Start of Source data
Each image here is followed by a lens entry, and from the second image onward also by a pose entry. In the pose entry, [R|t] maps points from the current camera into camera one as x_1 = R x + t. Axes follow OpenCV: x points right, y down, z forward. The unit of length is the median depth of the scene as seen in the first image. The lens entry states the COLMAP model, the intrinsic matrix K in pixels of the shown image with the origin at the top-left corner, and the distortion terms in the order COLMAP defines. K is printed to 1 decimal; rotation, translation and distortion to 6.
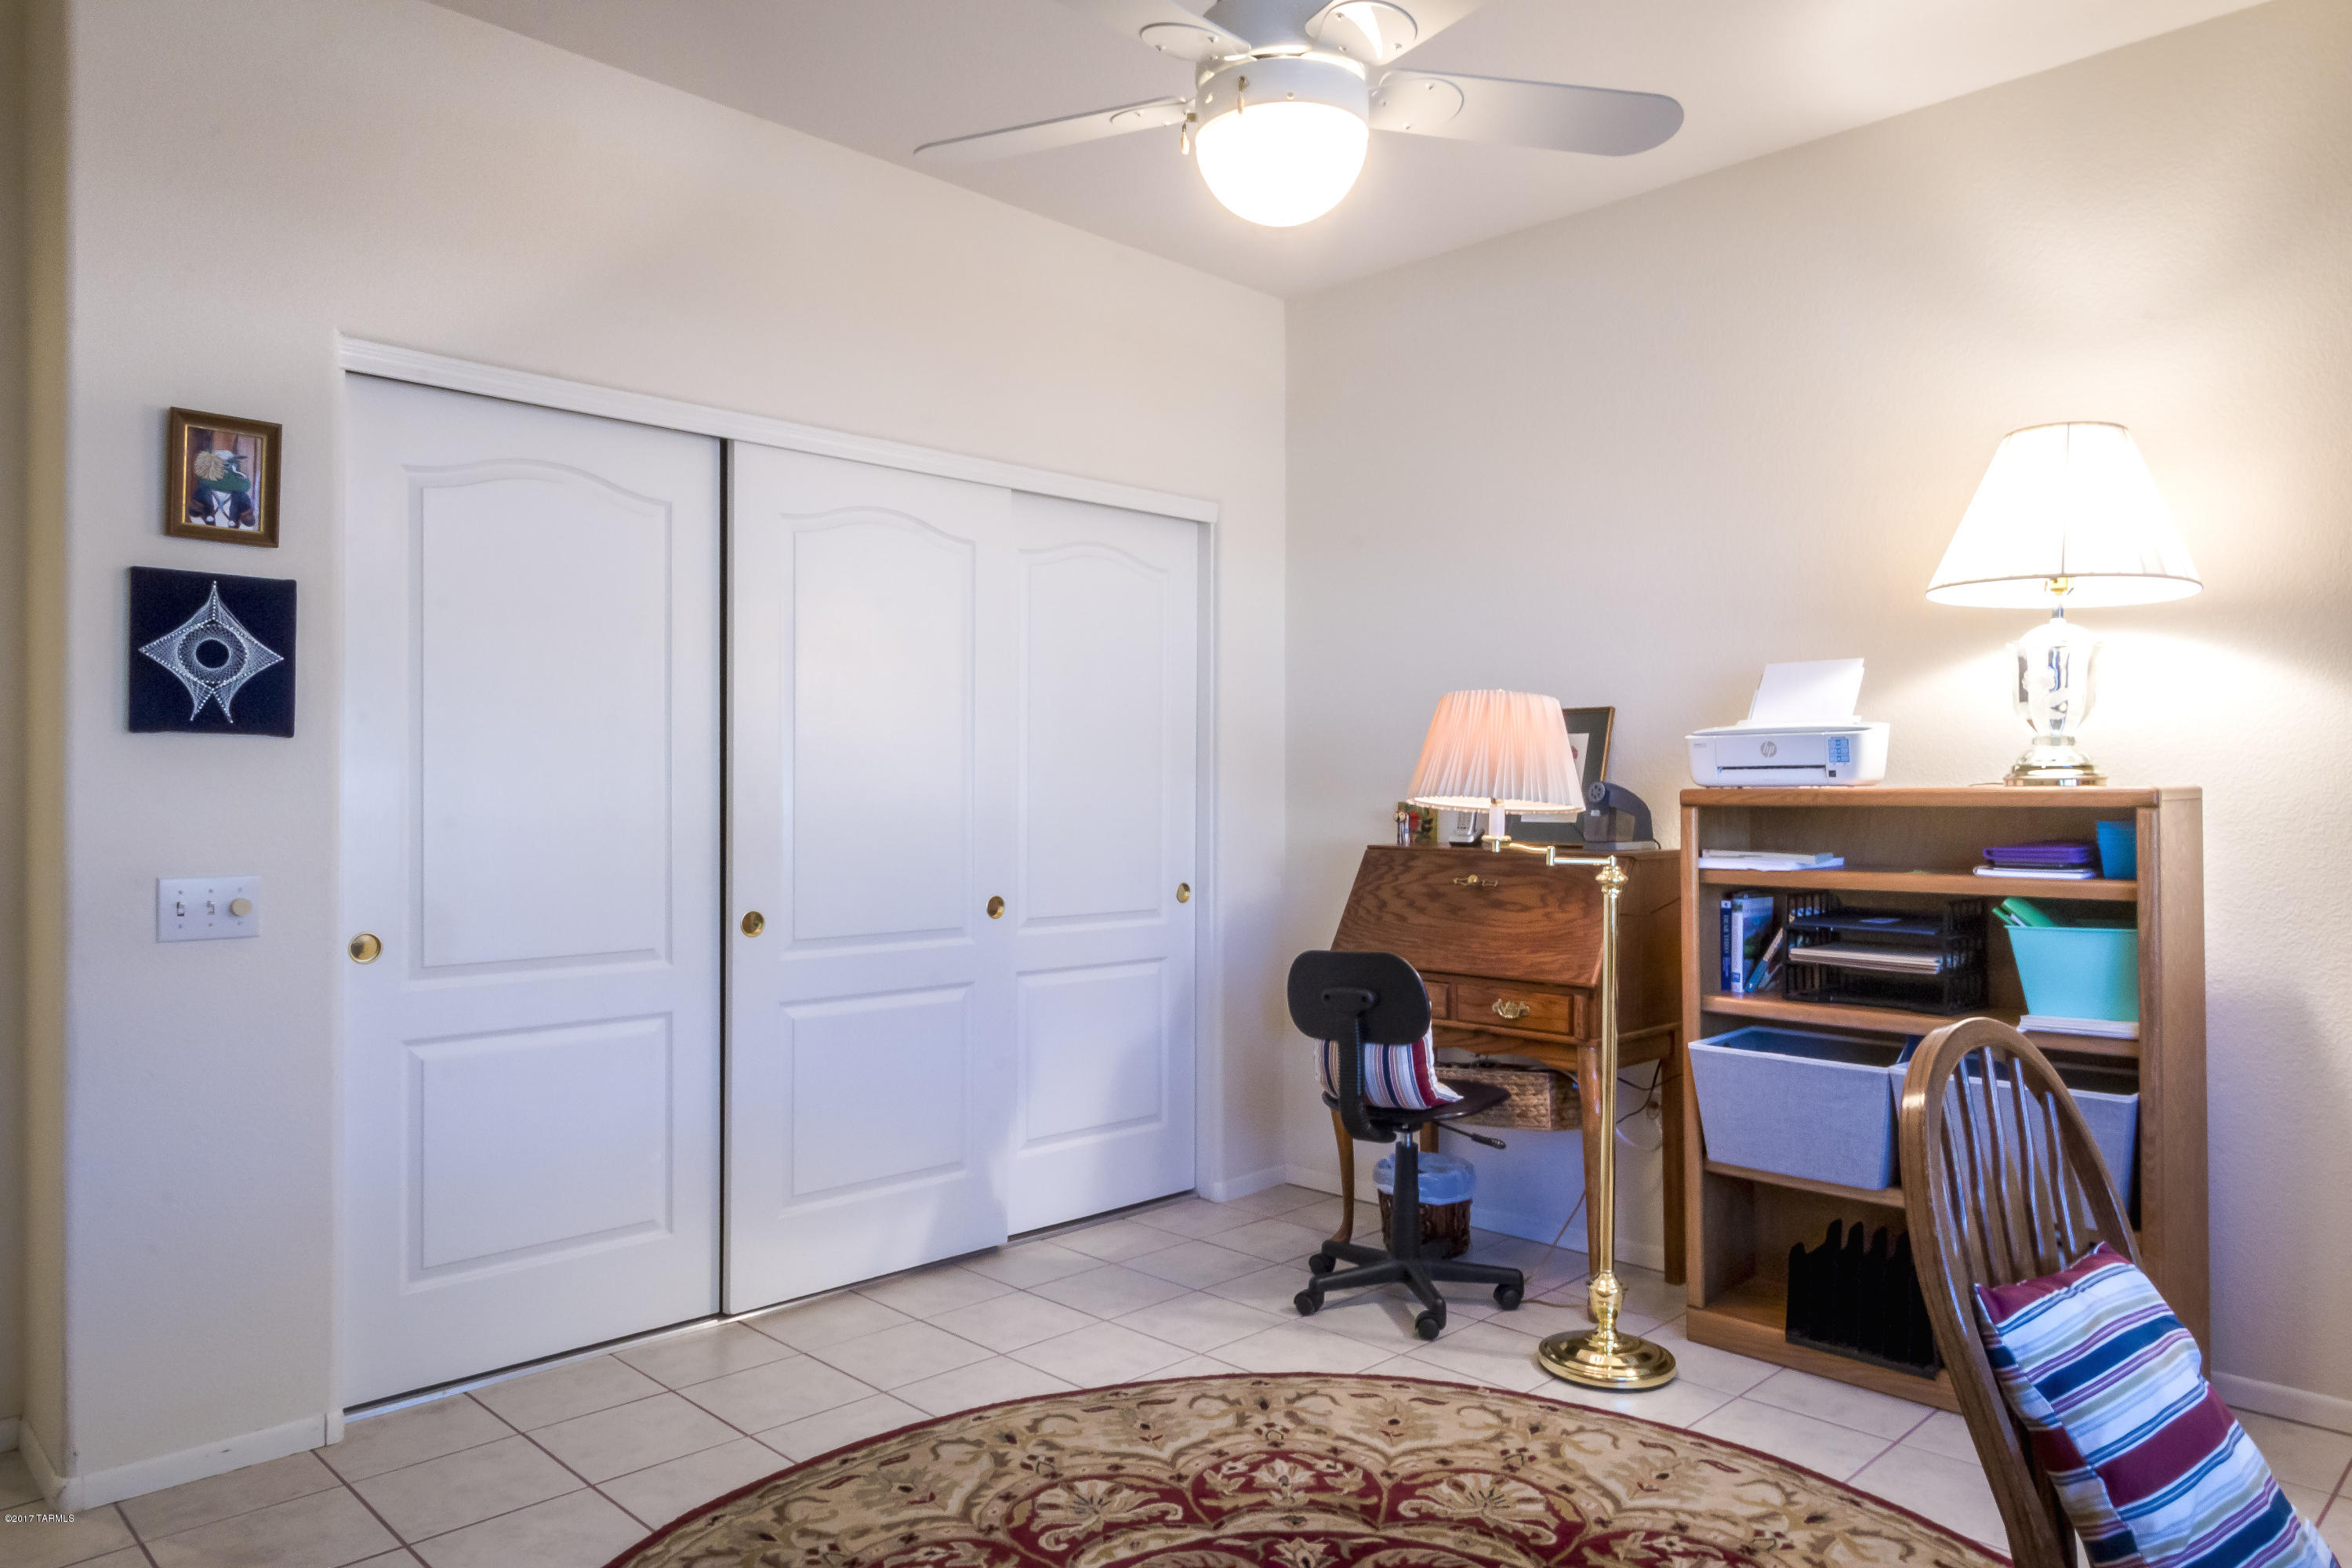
lens RADIAL K [[1575.0, 0, 1164.2], [0, 1575.0, 788.6], [0, 0, 1]] dist [0.014878, -0.007368]
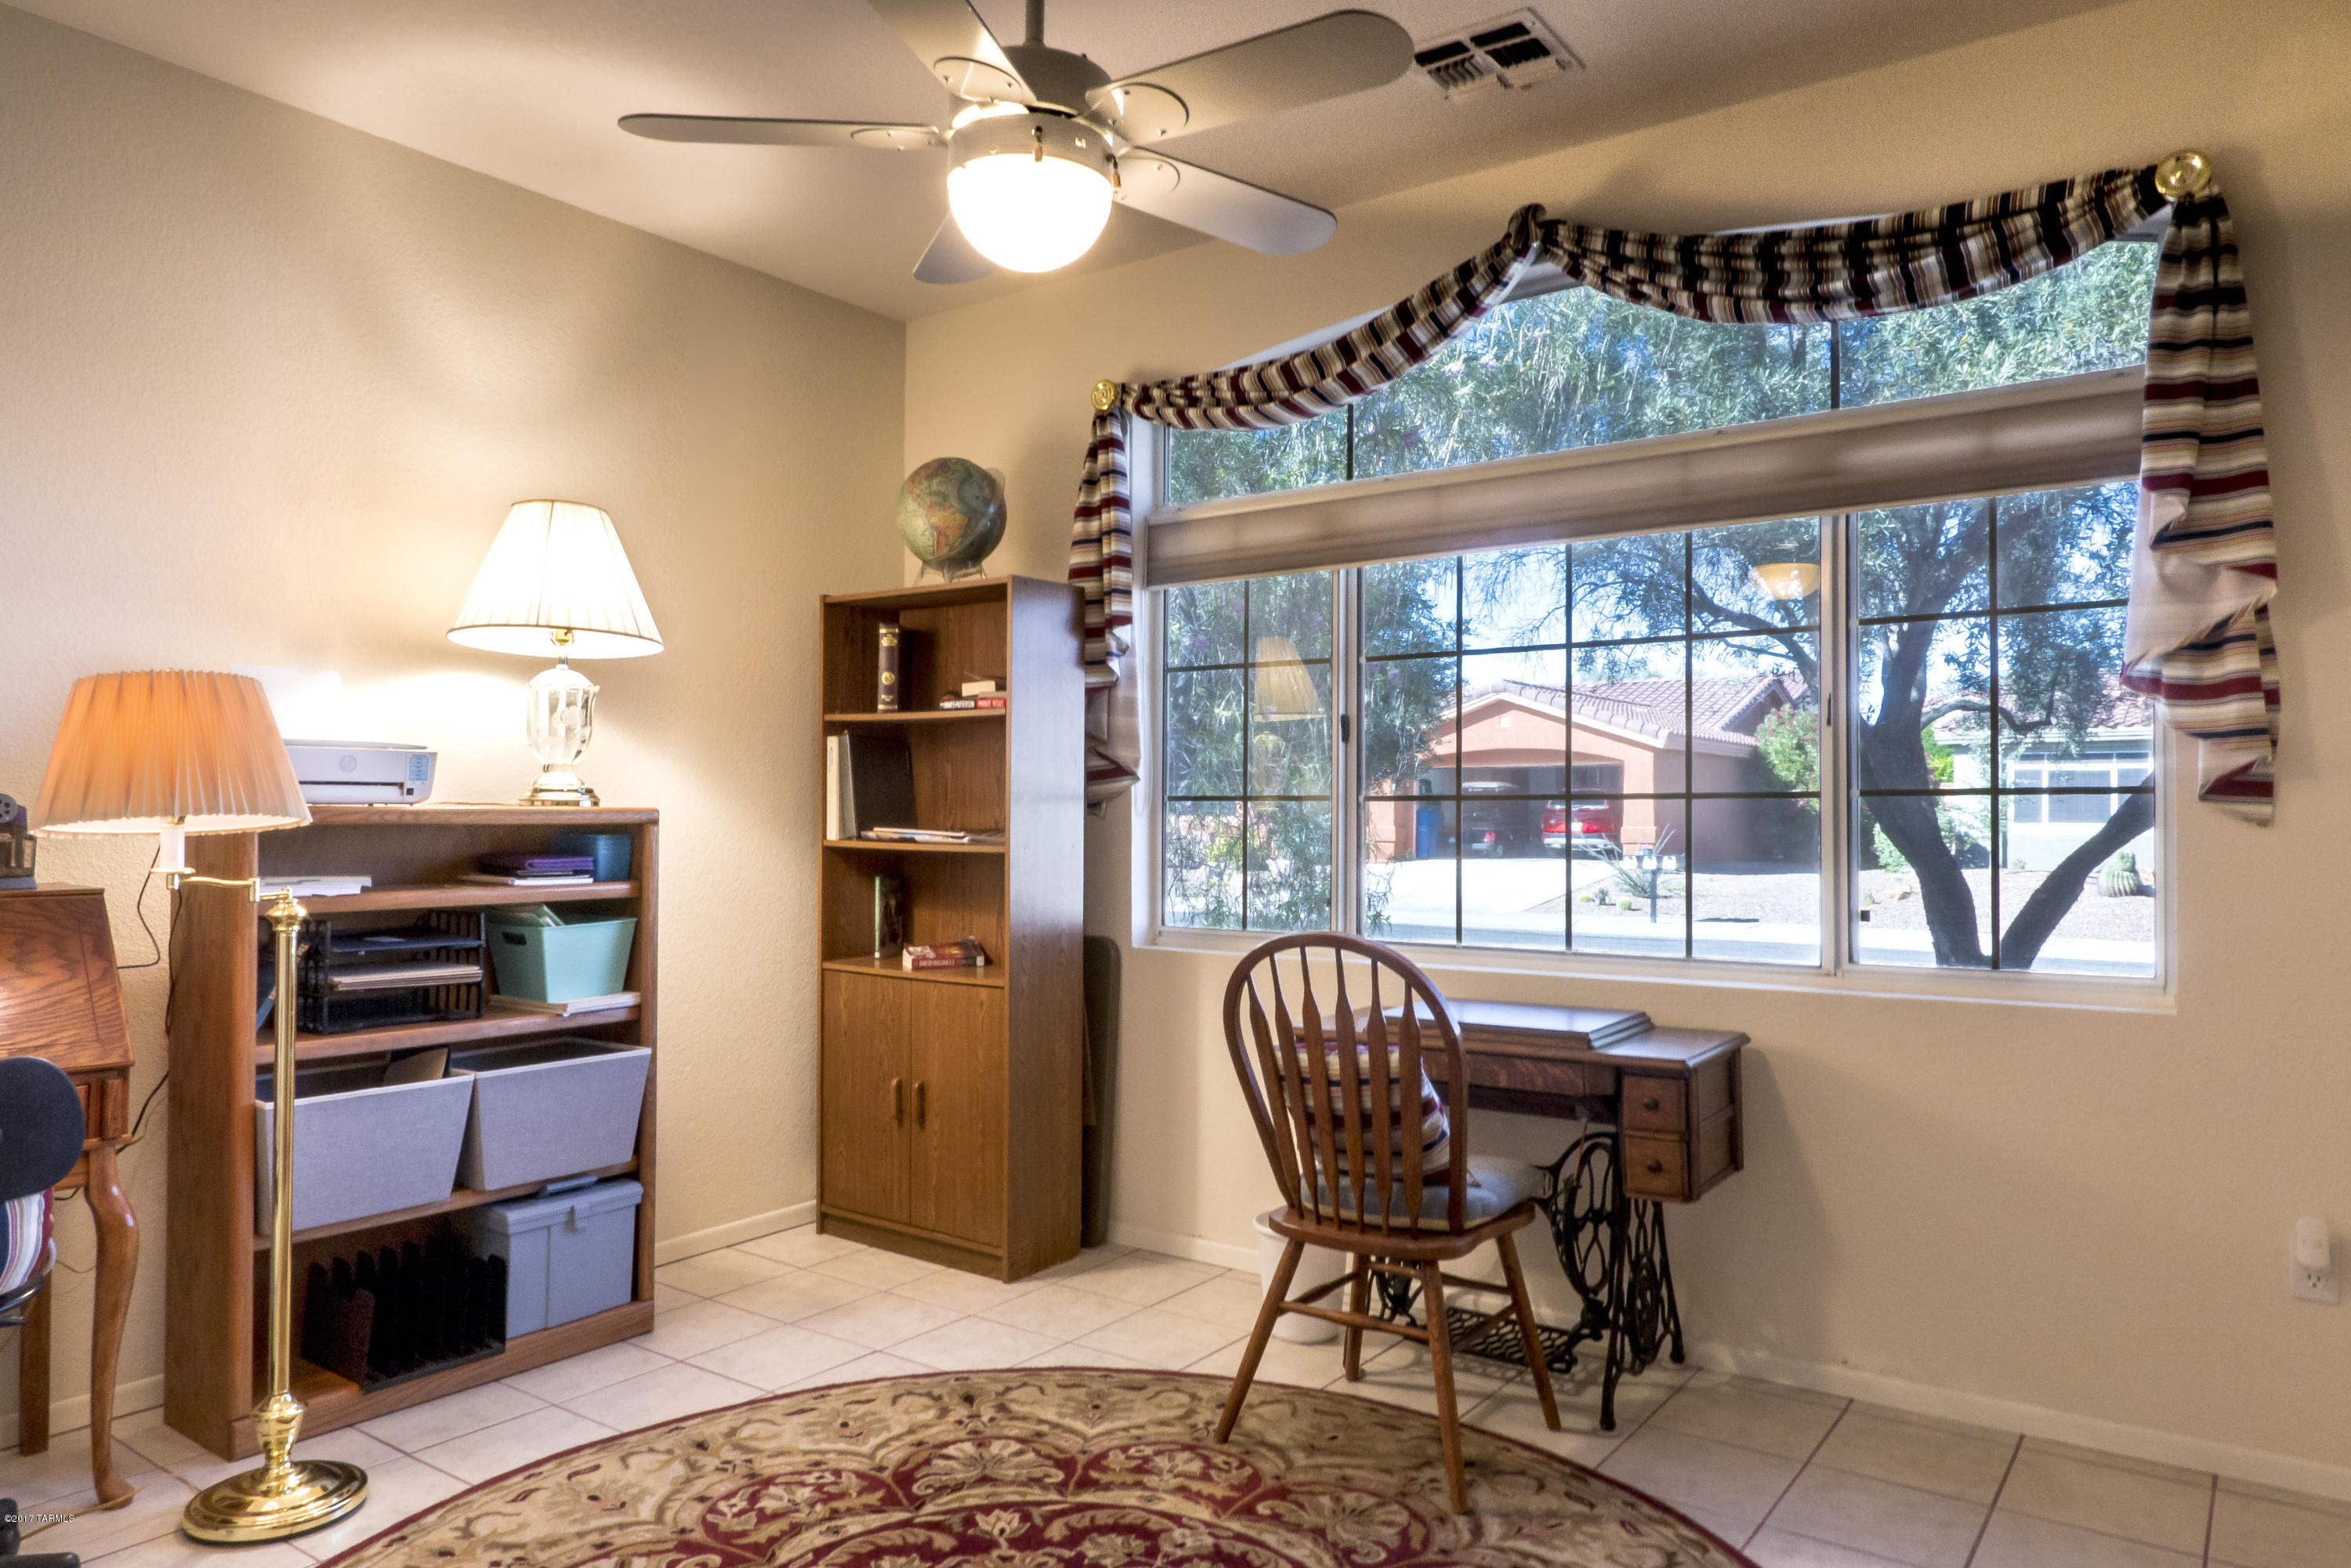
lens RADIAL K [[1574.2, 0, 1162.8], [0, 1574.2, 784.7], [0, 0, 1]] dist [0.014878, -0.007368]
pose [[-0.181106, 0.019924, 0.983262, -0.688180], [-0.005295, 0.999761, -0.021233, 0.005043], [-0.983449, -0.009052, -0.180957, 0.777321]]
End of Source data
# Assignment
Convert the material above into a two-column CSV with the header input,output and one row for each block of material. Put the written instruction in input and the lens and pose entries in output, each as a single quoted field with line breaks replaced by spaces, and leave out the picture placeholders.

# Output for this task
input,output
"Each image here is followed by a lens entry, and from the second image onward also by a pose entry. In the pose entry, [R|t] maps points from the current camera into camera one as x_1 = R x + t. Axes follow OpenCV: x points right, y down, z forward. The unit of length is the median depth of the scene as seen in the first image. The lens entry states the COLMAP model, the intrinsic matrix K in pixels of the shown image with the origin at the top-left corner, and the distortion terms in the order COLMAP defines. K is printed to 1 decimal; rotation, translation and distortion to 6.","lens RADIAL K [[1575.0, 0, 1164.2], [0, 1575.0, 788.6], [0, 0, 1]] dist [0.014878, -0.007368] lens RADIAL K [[1574.2, 0, 1162.8], [0, 1574.2, 784.7], [0, 0, 1]] dist [0.014878, -0.007368] pose [[-0.181106, 0.019924, 0.983262, -0.688180], [-0.005295, 0.999761, -0.021233, 0.005043], [-0.983449, -0.009052, -0.180957, 0.777321]]"